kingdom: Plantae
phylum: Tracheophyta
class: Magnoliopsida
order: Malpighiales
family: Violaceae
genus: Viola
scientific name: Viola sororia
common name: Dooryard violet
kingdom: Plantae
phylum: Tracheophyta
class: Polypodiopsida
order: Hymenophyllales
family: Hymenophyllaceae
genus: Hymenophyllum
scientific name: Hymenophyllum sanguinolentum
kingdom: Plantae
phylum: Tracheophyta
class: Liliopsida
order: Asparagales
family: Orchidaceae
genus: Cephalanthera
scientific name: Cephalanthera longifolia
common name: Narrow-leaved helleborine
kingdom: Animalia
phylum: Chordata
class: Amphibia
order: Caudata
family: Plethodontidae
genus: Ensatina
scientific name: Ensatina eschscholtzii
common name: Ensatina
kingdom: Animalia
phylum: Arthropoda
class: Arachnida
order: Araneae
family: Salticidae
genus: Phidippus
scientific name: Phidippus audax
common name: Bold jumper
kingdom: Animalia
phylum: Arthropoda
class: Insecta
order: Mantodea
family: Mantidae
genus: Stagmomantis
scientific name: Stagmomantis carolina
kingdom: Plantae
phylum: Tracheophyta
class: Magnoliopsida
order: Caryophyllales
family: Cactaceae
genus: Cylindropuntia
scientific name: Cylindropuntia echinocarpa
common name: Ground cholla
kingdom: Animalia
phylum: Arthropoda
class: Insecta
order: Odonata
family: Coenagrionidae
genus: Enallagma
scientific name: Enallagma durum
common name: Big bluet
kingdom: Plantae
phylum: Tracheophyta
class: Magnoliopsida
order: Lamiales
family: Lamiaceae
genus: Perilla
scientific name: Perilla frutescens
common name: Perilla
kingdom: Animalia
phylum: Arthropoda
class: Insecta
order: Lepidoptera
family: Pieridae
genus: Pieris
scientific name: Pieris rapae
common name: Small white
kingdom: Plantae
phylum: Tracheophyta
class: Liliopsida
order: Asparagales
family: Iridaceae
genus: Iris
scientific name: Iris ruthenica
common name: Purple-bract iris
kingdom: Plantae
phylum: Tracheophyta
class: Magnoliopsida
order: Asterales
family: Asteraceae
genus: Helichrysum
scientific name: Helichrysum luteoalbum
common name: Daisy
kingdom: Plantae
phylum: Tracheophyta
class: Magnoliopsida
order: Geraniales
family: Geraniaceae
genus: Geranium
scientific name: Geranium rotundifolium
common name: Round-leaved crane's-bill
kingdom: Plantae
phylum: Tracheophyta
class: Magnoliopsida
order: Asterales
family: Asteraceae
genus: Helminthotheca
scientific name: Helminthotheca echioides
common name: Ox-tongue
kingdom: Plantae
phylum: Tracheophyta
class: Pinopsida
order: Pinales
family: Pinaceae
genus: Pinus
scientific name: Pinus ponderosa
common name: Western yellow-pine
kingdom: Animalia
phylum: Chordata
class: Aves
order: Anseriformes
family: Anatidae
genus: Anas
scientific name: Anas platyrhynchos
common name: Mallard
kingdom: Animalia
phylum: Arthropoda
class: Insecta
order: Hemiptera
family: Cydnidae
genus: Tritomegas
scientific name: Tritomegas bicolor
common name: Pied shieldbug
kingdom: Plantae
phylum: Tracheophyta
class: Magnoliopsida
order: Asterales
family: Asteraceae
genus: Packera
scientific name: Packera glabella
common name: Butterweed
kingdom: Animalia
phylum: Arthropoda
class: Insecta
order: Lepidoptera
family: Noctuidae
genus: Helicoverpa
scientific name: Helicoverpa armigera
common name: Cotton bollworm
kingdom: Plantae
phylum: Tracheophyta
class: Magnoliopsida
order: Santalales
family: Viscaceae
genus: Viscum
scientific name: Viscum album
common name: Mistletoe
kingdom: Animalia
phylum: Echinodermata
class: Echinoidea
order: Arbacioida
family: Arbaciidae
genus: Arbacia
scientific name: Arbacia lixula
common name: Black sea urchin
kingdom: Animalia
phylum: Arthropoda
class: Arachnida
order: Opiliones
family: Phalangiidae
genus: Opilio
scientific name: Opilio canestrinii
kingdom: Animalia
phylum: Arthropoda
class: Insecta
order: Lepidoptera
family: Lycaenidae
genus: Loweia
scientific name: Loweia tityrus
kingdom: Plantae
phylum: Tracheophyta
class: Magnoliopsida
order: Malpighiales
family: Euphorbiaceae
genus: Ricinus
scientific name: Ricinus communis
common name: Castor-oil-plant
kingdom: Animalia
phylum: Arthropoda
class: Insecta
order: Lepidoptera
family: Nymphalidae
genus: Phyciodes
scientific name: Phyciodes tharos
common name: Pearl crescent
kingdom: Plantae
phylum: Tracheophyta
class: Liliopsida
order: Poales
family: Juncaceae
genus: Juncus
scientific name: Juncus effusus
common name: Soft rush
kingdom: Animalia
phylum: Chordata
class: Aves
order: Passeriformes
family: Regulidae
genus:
--- --- ---
**WRITTEN EXERCISE:** Reproduce, unchanged, the part of the records that opens with the line containing "family: Orchidaceae" and closes with the line containing "order: Caryophyllales", including both of those lines.

**OUTPUT OF THE TASK:**
family: Orchidaceae
genus: Cephalanthera
scientific name: Cephalanthera longifolia
common name: Narrow-leaved helleborine
kingdom: Animalia
phylum: Chordata
class: Amphibia
order: Caudata
family: Plethodontidae
genus: Ensatina
scientific name: Ensatina eschscholtzii
common name: Ensatina
kingdom: Animalia
phylum: Arthropoda
class: Arachnida
order: Araneae
family: Salticidae
genus: Phidippus
scientific name: Phidippus audax
common name: Bold jumper
kingdom: Animalia
phylum: Arthropoda
class: Insecta
order: Mantodea
family: Mantidae
genus: Stagmomantis
scientific name: Stagmomantis carolina
kingdom: Plantae
phylum: Tracheophyta
class: Magnoliopsida
order: Caryophyllales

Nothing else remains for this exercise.